Provided text section start

Figures 8 and 9 present execution times for a given first vector batch size, second vector batch size for the number of threads per block giving the best execution time (tests were run for 64, 128, 256, 512 and 1024 threads per block for each configuration), for the two systems. There is a trade-off between potential imbalance among compute devices (for large batch sizes) and performance cliff for very small batch sizes, which result in a very small number of blocks and under-utilization of a GPU.
It turns out that the best configurations for the two platforms were similar—the first batch either 1024 or 2048, second batch size either 64 or 128 (multiples of 2 were tested so that numbers of threads divided by 32—the number of threads in a warp). It can be noticed that these are very similar to best batch sizes obtained for the same problem benchmarked by the author on a different hybrid system with 2 multicore CPUs and 2 Xeon Phi cards [5].

4.3.6 Results for various configurations

Based on the previous assessment, a configuration with first batch \(\mathrm{size}=1024\), second batch \(\mathrm{size}=64\), number of threads per \(\mathrm{block}=128\) was used for system 1 and first batch \(\mathrm{size}=2048\), second batch \(\mathrm{size}=128\), number of threads per \(\mathrm{block}=256\) for system 2. Tests were performed for various hardware configurations, i.e., 2xCPU, 1xGPU, 2xGPU and 2xCPU+2xGPU. Results are presented in Figs. 10 and 11 for systems 1 and 2, respectively. In comparison, the 2xCPU+2xGPU execution times shown in the figures are up to 8.4% larger compared to theoretical times computed analytically from measured performance of 2xCPU and 2xGPU cases assuming perfect load balancing.

Provided text section end

Reproduce the benchmark text word for word, beginning at "Figures 8 and" and stopping after "under-utilization of a GPU.". The data comes from a different source than this text.

Dataset extract section start

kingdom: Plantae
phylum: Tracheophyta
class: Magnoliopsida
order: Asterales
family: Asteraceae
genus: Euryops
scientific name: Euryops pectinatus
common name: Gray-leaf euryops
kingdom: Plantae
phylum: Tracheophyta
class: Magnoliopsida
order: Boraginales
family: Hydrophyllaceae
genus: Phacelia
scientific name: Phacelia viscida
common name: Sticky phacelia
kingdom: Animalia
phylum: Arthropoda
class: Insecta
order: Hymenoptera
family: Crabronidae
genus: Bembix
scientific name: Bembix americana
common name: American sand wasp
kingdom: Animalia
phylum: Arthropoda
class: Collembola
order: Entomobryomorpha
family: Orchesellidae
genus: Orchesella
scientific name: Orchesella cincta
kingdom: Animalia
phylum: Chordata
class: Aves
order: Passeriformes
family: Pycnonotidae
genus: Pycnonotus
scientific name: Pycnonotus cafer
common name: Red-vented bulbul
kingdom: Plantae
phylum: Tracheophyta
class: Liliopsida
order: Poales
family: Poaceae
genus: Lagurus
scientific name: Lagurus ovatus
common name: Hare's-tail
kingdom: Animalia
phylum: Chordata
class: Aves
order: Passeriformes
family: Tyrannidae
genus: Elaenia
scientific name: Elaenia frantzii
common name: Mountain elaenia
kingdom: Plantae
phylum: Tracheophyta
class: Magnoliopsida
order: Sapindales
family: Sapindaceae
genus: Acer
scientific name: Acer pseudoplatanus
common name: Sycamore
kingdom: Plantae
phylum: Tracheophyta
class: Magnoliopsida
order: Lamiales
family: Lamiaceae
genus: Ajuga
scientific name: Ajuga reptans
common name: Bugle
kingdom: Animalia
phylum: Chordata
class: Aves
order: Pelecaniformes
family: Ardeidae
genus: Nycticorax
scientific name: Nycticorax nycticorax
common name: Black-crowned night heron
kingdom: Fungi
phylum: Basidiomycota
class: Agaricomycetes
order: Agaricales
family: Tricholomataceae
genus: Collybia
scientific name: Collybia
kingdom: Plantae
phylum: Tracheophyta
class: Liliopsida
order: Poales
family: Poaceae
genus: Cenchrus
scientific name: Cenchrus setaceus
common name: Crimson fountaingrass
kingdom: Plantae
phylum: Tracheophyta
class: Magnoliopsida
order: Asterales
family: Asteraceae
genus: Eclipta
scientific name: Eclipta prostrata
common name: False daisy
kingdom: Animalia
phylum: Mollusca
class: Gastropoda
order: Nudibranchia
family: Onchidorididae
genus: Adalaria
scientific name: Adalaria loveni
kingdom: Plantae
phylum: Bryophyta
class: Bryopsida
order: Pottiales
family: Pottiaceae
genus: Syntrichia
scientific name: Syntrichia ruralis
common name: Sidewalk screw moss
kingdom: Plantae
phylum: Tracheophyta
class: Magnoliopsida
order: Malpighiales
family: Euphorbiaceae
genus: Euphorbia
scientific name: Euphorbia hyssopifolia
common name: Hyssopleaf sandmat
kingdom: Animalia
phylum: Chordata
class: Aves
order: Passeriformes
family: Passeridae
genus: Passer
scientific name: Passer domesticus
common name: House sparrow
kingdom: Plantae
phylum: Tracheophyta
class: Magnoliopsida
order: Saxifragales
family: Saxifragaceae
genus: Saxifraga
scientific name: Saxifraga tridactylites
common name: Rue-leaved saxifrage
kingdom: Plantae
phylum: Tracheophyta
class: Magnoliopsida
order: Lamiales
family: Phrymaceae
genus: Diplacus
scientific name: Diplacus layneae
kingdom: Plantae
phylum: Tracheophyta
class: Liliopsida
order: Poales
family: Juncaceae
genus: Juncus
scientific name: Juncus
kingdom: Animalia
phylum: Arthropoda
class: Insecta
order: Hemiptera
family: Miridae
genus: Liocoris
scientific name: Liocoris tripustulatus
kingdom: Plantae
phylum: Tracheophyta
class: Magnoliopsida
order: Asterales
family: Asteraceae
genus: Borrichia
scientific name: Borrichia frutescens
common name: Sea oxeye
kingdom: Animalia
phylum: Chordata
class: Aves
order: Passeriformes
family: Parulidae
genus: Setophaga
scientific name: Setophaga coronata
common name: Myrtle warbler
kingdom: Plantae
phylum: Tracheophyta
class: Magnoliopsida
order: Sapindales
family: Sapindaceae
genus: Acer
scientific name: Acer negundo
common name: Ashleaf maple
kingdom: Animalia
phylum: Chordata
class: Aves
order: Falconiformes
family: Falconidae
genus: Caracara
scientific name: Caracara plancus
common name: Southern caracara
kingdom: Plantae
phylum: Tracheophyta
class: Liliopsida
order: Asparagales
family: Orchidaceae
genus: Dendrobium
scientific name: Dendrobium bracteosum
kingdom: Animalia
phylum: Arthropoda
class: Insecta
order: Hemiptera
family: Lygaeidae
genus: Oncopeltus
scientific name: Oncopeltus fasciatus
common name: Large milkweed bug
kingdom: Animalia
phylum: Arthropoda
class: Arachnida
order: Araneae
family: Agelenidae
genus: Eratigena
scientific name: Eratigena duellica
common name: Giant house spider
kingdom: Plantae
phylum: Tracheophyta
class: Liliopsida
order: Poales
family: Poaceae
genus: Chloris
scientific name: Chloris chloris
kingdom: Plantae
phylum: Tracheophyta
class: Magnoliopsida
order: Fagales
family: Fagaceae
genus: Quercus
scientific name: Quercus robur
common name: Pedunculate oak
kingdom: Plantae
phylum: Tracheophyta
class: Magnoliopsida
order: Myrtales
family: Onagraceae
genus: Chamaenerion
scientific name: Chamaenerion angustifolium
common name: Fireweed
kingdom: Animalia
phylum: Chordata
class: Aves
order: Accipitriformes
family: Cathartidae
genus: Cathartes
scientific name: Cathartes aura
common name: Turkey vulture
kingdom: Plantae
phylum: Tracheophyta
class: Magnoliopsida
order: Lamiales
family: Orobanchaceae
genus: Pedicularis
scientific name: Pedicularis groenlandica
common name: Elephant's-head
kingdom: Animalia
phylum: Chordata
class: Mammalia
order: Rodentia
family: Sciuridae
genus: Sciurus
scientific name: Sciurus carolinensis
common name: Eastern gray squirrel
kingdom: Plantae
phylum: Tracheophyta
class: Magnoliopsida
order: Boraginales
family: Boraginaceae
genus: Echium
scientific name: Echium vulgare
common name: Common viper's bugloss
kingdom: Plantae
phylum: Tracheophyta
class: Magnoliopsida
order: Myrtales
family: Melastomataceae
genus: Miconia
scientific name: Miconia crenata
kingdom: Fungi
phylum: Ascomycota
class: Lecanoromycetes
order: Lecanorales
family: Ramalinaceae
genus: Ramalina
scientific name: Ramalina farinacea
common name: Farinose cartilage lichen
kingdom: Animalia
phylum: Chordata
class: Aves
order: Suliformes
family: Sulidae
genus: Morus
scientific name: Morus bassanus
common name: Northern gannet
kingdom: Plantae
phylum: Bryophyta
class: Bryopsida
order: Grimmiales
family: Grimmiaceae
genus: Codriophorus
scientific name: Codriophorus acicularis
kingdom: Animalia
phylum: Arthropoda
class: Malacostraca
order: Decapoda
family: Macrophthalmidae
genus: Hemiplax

Dataset extract section end

Reply to the task:
Figures 8 and 9 present execution times for a given first vector batch size, second vector batch size for the number of threads per block giving the best execution time (tests were run for 64, 128, 256, 512 and 1024 threads per block for each configuration), for the two systems. There is a trade-off between potential imbalance among compute devices (for large batch sizes) and performance cliff for very small batch sizes, which result in a very small number of blocks and under-utilization of a GPU.